Et donc notre Trader-fou, comme n’importe quel joueur, n’importe quel « addicté » (1) - disons : n’importe quel passionné - a perdu les repères que constituent des objectifs précis, liés à des situations concrètes. La perte des bornes ce n’est pas seulement l’ouverture d’un espace non balisé, parce qu’on pourrait aussi bien être inhibé par une telle situation, en avoir le vertige. Non, c’est plutôt l’entrée dans un mode de pensée fonctionnant avec des sensations, des impressions où tout est placé sous la dépendance de l’affectif.
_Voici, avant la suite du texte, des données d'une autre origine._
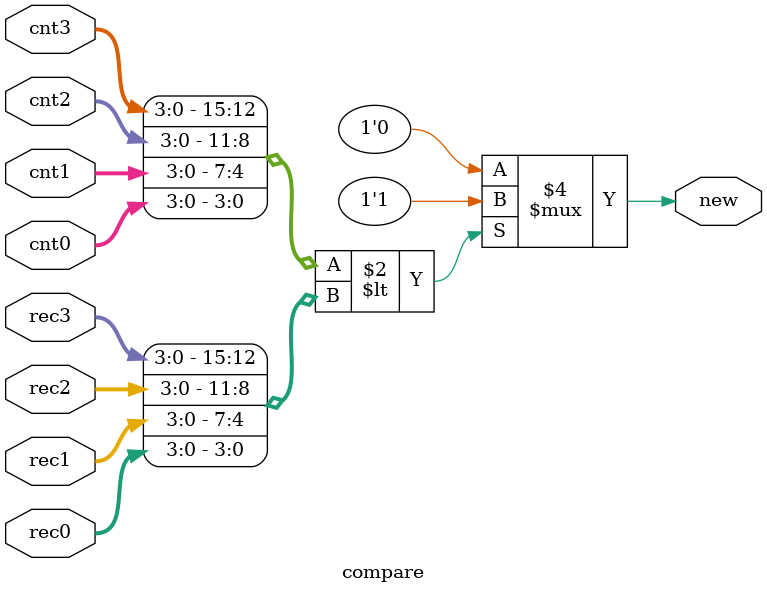
<source format=v>
`timescale 1ns/1ps

module compare(
    input [3:0] cnt0, cnt1, cnt2, cnt3, rec0, rec1, rec2, rec3,
    output reg new
);

    always @(cnt0, cnt1, cnt2, cnt3, rec0, rec1, rec2, rec3) begin
        if ({cnt3, cnt2, cnt1, cnt0} < {rec3, rec2, rec1, rec0}) new = 1;
        else new = 0;
    end

endmodule
</source>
Certains commentateurs se rengorgent en citant une science toute nouvelle, branche de la psychologie spécialisée dans la psychologie du trader… Je ne voudrais pas faire le vieux ronchon, mais enfin, il me semble que le Sapeur Camembert suffit à nous éclairer.

(1) Si si : ça existe ! La preuve

Tuesday, November 13, 2007

Citation du 14 novembre 2007

« [C’était] une grosse dondon dont je vous dirais volontiers (…) qu’on la baiserait pendant deux mois sans relâche, sans la baiser deux fois au même endroit. »
Diderot - Lettre à Sophie Volland (7 octobre 1760)
on la baiserait pendant deux mois sans relâche : que ceux qui ont ricané en lisant ça rougissent de honte. Diderot veut simplement dire qu’on pourrait déposer des baisers sur le corps de cette dame pendant deux mois, sans que ça se chevauche.
Voici donc une nouvelle définition pour notre dictionnaire :
- Baiser subst. masc. Unité de mesure de surface de la peau.
Ex. : Chéri, j’ai encore pris trois baisers de tour de taille ce mois-ci.
On croit badiner, et tout à coup le propos se révèle sérieux. Car depuis la révolution française, on utilise des unités de mesure abstraites. C’est ainsi qu’un mètre peut servir aussi bien à mesurer la taille d’un homme que les dimensions d’un champ, ou encore (sous forme de kilomètres) la distance entre deux villes.
Or, si dans l’ancien régime les mesures étaient tellement nombreuses, c’est qu’elles n’étaient pas abstraites : certaines d’entre elles étaient en rapport directe avec ce qu’elles servaient à mesurer (1). Exemple : le journal qui servait à mesurer la surface des champs, et dont l’aire était définie par la surface labourable par un homme en un jour (= journal). La mesure nous apprend quelque chose de ce qui est mesuré : alors que 100 hectares ne signifient pas grand chose en eux-mêmes (s’agit-il de terre labourable, de prairie, de désert, on ne sait), le journal nous dit « voici de combien de jours un homme aura besoin pour cultiver ce champ ». Supposons qu’on dise : « Ce terrain de foot mesure 3 journaux » : absurde !
Alors, certes la physique connaît des unités aussi élaborées. Mais l’unité de travail d’une force (le joule) sert aussi bien à mesurer l’énergie que je dissipe en tapant sur les touches de mon clavier, que ce que j’absorbe en mangeant mon yaourt. Abstraction pure.
Je propose donc qu’on revienne à un système de mesure concret, dont les unités aient un sens.
Pour commencer :
- La sieste. Unité de temps servant à mesurer une durée dans la journée d’un homme
Ex. : ce travail m’a pris trois bonnes siestes.
(1) Attention à ne pas confondre avec l’origine de l’unité de mesure, telles que la coudée, le pied, etc., qui pouvaient servir à mesure n’importe quoi. Leur particularité était seulement d’être défini à partir du corps, ce qui dispensait d’allez chez Castorama pour trouver le triple mètre rétractable.